EXERCISE AIM: Transcribe without alteration the part of the listing that opens with the line containing "Segment: stomach. Return" and continues through the end of the listing, both ends included.

[Data lines]

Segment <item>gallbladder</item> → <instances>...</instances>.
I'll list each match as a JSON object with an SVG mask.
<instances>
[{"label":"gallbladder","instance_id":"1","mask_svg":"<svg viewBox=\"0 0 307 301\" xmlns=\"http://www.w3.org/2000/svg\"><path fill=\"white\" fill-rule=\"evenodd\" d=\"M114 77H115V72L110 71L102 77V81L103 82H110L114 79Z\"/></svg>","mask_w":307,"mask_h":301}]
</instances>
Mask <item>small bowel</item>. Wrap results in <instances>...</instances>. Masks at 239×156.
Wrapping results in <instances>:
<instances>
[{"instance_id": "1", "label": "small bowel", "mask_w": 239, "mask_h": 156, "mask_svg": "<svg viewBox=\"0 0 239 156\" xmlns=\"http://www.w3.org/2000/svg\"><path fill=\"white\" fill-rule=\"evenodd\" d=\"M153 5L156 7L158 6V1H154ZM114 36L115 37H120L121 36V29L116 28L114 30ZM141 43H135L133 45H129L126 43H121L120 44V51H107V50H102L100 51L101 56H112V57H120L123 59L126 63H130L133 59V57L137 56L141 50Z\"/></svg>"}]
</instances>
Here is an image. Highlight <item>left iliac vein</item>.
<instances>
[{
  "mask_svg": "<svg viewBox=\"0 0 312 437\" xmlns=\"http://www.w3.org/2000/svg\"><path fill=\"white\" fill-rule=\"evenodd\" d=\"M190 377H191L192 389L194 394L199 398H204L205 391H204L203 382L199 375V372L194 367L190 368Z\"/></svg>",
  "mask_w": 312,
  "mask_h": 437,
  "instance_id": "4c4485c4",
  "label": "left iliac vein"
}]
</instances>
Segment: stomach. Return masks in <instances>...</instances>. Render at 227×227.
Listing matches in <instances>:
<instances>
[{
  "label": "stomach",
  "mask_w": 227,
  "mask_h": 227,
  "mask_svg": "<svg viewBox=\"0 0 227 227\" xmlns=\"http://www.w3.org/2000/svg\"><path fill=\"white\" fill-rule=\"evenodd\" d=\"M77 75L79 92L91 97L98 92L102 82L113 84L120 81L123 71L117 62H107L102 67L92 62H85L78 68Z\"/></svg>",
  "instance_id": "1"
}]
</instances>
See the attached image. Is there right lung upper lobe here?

TASK ANSWER:
Segment: stomach. Return masks in <instances>...</instances>. Render at 227×227.
Listing matches in <instances>:
<instances>
[{
  "label": "stomach",
  "mask_w": 227,
  "mask_h": 227,
  "mask_svg": "<svg viewBox=\"0 0 227 227\" xmlns=\"http://www.w3.org/2000/svg\"><path fill=\"white\" fill-rule=\"evenodd\" d=\"M77 75L79 92L91 97L98 92L102 82L113 84L120 81L123 71L117 62H107L102 67L92 62H85L78 68Z\"/></svg>",
  "instance_id": "1"
}]
</instances>
See the attached image. Is there right lung upper lobe here?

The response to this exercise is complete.